What Impact Has India’s Fintech Ecosystem Created On Banking?

The advent of the fintech industry has made banking simple and straightforward.
These days, AI and machine learning has influenced many aspects of financial services such as credit, underwriting, insurance and more.
Fintech companies are enabling larger financial inclusion, better decision-making and a lot more. Modern banking in India originated in the last decade of the 18th century. Struggling through colonial to post-independence era and from nationalisation to liberalisation, the fintech industry has witnessed a massive transformation over the last two centuries.
The technology-led revolution in the 21st century, government efforts such as UPI and the rising fintech industry has placed the Indian banking ecosystem at the global epicentre. Going by facts, as per a report from May 2019 published by PwC and ASSOCHAM, the adoption rate for fintech in India is the second-highest globally at 57.9%.

What Is Fintech?

The term fintech is said to be in existence since 2011 when new-age companies (startups) came into being to solve complex financial procedures/ transactions. However, it gained greater prominence post the November 2016 demonetisation.
Investopedia defines fintech as “any new technology that seeks to improve and automate the delivery and use of financial services.” While that’s a broad definition, these days fintech is being used by businesses to help consumers manage their payments, transactions and billing, and for B2B payments as well. Specialised financial software, SaaS solutions and AI algorithms have played a major role in increasing fintech adoption.

What Is The Impact Of Fintech On Banking In India?
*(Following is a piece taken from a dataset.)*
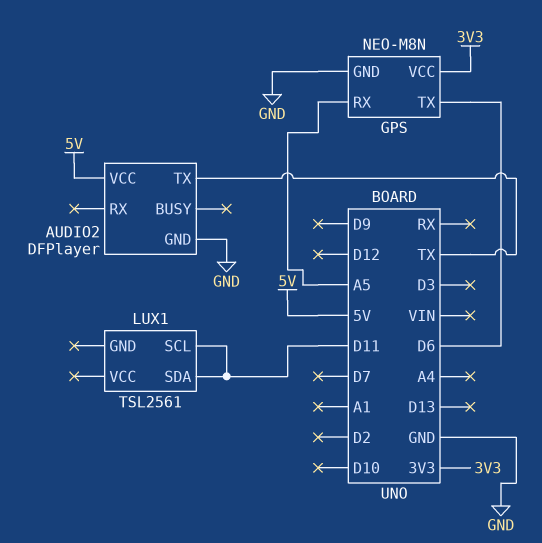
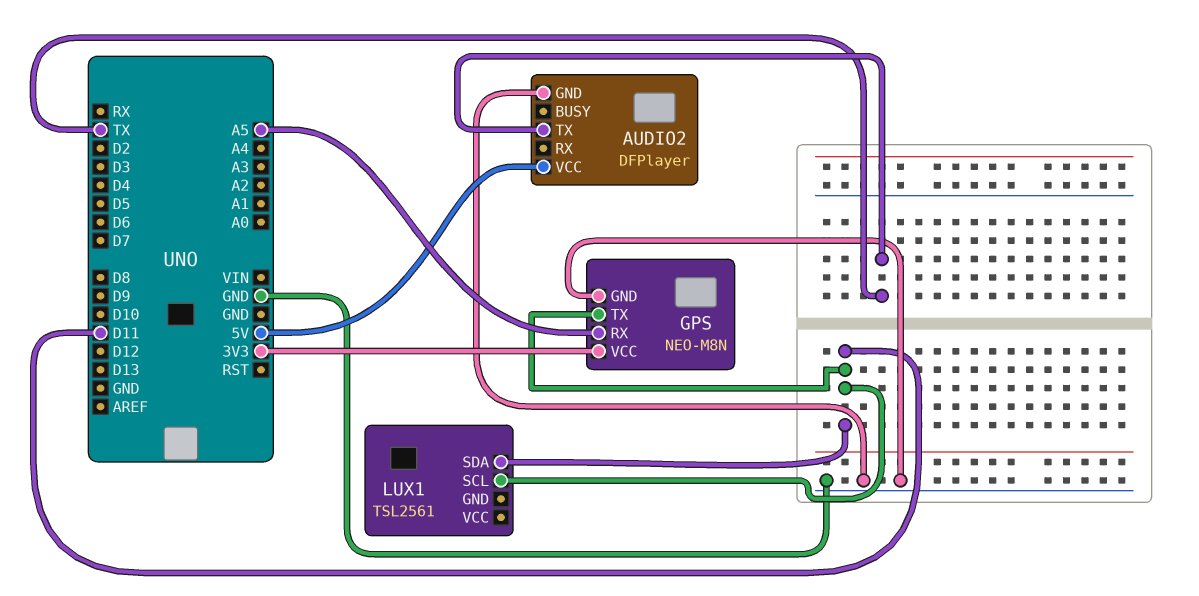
GPS pin TX: D6 -> D11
Gone are the days when customers visited the branch for their banking needs. Be it transferring money, opening a fixed deposit, or requesting for stop cheque payment, it can be done by sitting at home or office. The use of technology even made service delivery more efficient. For example, paper-based KYC docs were replaced with identity management tech, cheque based payments were replaced with NEFT or UPI payments or a multitude of wallets made available for the customer.
The advent of the fintech industry has made banking simple and straightforward. Fintech products were built from the ground, keeping in mind the new audience, who were more tech savvy and looked for ease in the transaction. Overall, fintech has brought some key changes in below-mentioned areas in the Indian banking ecosystem:

Enhanced opportunities for financial inclusion

  • A culture of innovation and entrepreneurship
  • Rise of NBFCs as tech-enabled players
  • Tech-enabled credit assessment
  • Improved customer experience in loan approval and disbursal
  • Transformed KYC documentation process
  • Streamlines products and services for SMEs
  • Revolutionising how people make daily payments
  • Faster and more secure money transfers
  • Improved wealth management options
  • Reduced complexity and ambiguity in insurance
  • Data analytics and blockchain for transparency
  • New banking models like neobanks, cloud banking and more

How Are Fintech Startups And Banks Collaborating?
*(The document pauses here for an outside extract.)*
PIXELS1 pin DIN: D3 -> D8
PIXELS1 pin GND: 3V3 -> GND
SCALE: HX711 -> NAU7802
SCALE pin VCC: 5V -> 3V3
The relationship between banks and the fintech industry is of a collaborative nature rather than the competitive one. Fintech companies are enabling larger financial inclusion.
The banks are following suit with fintech companies for enabling smoother operations for consumer and business lending while UPI has brought top banking features, seamless fund routing and merchant payments at consumers’ fingertips. Also, fintech startups are working to bridge the gaps in sectors such as insurance, wealth management and remittance.
Fintech has also made data analytics and data-driven customer insight a focal point across the BFSI industry. The advent of technology has encouraged collaboration between multiple financial service providers to deliver products and services via an open architecture framework. Also, the adoption of technologies such as AI, blockchain, robo-advisors among others is bringing traditional banking ecosystem to the 21st century.